For something in the same ballpark that I've found to be pretty ergonomic, there is Xarray: https://docs.xarray.dev/en/stable/index.html
What you do is name all the axes of an array, and then for all array computations, you address the axes by name. The great thing is that for the correctness of any of these operations, you never need to remember what numerical order the axes are in, since you just use the names. (For _performance_, the order can be important, in which case you can easily permute the axes to any order you want and then access the underlying NumPy/CuPy/whatever arrays if you need to.)
hobs - a year ago

Being a non-native and a person who frankly doesn't need this, just passing strings that are to be evaluated seems like the worst case scenario for readability and maintainability.
- pizza - a year ago
  
  It keeps the relevant information local to the site of execution and fairly explicit.
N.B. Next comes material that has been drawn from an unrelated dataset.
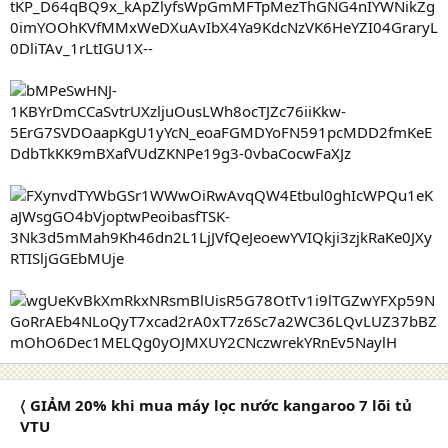
〈 GIẢM 20% khi mua máy lọc nước kangaroo 7 lõi tủ
VTU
These operations can have quite a few inputs where you need to keep track of, e.g. the size of every axis of every input, that you would otherwise have to keep track of in your head by knowing what happened during the declaration, or using a lot of matmul/vector operations to do the same thing as one einsum. Couple that with the fact that lots of algorithms are making all kinds of intermediate computation outputs with all kinds of possibly varying shapes, einsum/einops helps a lot with verifying assumptions and letting you annotate what each axis means all throughout.